Al «Libero» cade il muro di Berlino Vent’anni dopo, in cerca di verità

1989, anno storico: è il 9 novembre quando cade il muro di Berlino; è il giorno di Natale quando il dittatore della Romania Nicolae Ceausescu e la moglie Elena vengono giustiziati. Crollano dei presunti ideali, quelli del comunismo. Tutto viene, almeno apparentemente, stravolto. «E io c’ero, ho vissuto quell’epoca» dice Serena Sinigaglia, la regista milanese che porta in scena, fino al 13 febbraio, al Teatro Libero (via Savona 10, info: 02-8323126) «1989-Crolli», il terzo e ultimo capitolo della trilogia «Incontri con epoche straordinarie: 1943 Come un cammello in una grondaia (ovvero del coraggio); 1968 (ovvero dell’incanto); 1989 Crolli (ovvero disorientamento)». «L’idea di ripercorrere tre fasi di storia recente con altrettanti spettacoli mi è venuta nel momento in cui mi sono sentita orfana di storia recente - dice la regista -. Il passato prossimo è assente, secondo me. Io ho voluto ricostruire una coscienza storica: per parlare di ciò che è accaduto nell’89 devi sapere anche cosa è successo nel ’68 e nel ’43, per questo la trilogia». Scrivere «1989 Crolli» ha significato svolgere un importante lavoro di documentazione, che la Sinigaglia ha realizzato con validi collaboratori.
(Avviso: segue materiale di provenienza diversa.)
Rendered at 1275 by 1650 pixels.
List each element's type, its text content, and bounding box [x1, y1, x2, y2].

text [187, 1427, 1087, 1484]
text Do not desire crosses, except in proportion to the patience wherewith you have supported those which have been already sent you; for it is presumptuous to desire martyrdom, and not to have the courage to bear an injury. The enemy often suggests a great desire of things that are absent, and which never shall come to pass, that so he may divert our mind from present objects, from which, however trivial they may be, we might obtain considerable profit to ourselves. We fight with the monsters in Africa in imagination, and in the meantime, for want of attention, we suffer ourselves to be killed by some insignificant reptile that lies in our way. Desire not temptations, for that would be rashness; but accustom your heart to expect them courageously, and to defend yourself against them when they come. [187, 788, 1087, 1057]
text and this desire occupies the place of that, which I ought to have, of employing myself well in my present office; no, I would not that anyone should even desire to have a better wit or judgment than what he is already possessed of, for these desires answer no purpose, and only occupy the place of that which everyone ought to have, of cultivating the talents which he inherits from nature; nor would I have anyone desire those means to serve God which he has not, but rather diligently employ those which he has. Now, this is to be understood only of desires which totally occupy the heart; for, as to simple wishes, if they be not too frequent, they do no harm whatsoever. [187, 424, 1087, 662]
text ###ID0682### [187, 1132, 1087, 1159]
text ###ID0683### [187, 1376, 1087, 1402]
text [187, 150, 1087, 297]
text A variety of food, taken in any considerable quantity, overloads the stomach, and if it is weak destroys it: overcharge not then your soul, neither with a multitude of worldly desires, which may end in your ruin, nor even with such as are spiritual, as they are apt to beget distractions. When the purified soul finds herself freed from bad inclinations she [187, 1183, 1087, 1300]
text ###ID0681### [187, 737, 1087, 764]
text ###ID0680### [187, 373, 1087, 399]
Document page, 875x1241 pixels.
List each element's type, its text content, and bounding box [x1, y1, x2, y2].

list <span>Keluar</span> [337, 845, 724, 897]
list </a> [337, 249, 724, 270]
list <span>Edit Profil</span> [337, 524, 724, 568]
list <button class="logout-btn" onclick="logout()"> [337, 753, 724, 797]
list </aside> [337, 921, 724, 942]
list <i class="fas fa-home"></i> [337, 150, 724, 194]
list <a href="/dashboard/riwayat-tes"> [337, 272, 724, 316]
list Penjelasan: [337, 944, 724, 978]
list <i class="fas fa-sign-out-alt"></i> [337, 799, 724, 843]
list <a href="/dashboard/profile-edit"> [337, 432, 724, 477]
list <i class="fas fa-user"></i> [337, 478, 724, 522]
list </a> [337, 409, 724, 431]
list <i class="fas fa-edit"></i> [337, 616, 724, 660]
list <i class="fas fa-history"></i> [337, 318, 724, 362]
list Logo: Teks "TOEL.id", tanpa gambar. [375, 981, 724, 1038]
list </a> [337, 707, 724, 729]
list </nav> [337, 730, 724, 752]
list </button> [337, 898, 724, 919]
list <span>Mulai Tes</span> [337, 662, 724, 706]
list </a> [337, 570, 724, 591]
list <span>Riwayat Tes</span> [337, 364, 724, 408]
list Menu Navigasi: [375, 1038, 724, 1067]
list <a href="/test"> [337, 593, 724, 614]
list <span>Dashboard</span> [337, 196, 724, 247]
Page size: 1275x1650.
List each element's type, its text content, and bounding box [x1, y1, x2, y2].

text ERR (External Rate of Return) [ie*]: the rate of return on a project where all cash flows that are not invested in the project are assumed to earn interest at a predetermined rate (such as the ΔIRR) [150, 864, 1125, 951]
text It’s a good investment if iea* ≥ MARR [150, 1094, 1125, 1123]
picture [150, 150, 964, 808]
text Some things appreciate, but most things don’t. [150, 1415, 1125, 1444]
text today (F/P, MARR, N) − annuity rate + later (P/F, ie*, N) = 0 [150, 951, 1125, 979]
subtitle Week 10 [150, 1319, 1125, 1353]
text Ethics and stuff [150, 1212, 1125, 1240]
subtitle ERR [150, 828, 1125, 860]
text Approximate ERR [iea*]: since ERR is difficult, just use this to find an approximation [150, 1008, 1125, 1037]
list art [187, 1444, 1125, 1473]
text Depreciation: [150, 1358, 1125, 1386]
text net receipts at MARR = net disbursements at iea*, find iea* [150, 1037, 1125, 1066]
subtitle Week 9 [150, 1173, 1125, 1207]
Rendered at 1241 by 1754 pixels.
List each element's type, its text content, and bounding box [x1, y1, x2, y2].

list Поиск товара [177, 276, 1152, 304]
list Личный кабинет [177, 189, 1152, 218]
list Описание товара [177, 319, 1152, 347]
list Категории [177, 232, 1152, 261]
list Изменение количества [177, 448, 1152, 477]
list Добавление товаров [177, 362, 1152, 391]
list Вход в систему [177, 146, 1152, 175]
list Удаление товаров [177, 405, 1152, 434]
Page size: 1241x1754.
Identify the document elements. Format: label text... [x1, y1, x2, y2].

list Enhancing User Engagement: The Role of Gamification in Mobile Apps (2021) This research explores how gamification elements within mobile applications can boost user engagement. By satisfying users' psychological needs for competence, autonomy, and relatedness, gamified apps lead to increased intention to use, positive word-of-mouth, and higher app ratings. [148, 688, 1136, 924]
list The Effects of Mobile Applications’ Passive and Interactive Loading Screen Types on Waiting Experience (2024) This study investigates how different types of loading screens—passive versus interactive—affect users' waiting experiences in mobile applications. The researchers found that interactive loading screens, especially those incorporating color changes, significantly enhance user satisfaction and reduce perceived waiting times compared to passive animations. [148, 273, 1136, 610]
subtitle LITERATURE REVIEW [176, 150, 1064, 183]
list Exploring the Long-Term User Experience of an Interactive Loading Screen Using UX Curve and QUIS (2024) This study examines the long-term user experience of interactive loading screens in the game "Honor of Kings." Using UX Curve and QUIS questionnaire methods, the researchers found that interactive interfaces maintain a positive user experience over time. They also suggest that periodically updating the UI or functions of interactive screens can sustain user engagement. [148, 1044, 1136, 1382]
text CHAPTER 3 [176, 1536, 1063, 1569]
Ha così unito un mosaico di scene che ripercorrono gli avvenimenti salienti di quell’anno: il Virgilio della situazione è un giovane studente italiano, «in cui mi riconosco» sottolinea la regista, che si muove tra i vari avvenimenti cercando di capire la verità. «Informati!» le aveva ordinato la sua insegnante di fronte agli interrogativi del ragazzo, «il potere tende sempre a salvarsi, gli stessi che erano a fianco del tiranno sono passati con la democrazia». Stimolato da queste parole, il giovane decide di uscire dalla sua insicurezza, dall’indecisione che deriva dall’ignoranza, dal «virus della disinformazione», che va sconfitto. Ma la verità sembra irraggiungibile, non si riesce a trovare. I media sono corrotti, e il potere stesso schiaccia l’informazione. Da una parte, oggi, l’indifferenza delle generazioni cresciute negli anni Ottanta e Novanta, che pensano solo al cellulare e alle uscite, dall’altra l’assassinio della giornalista russa Anna Politkovskaja, uccisa per il suo lavoro d’inchiesta sulle torture in Cecenia.

Ieri e oggi, momenti diversi che gli attori affrontano in modo mirabile: «La parola è la sola ad illuminarci. Ma la parola mi imbarazza. Credo sia un dovere: vivo una vita privilegiata, devo sbattermi per restituire dei brandelli di presente».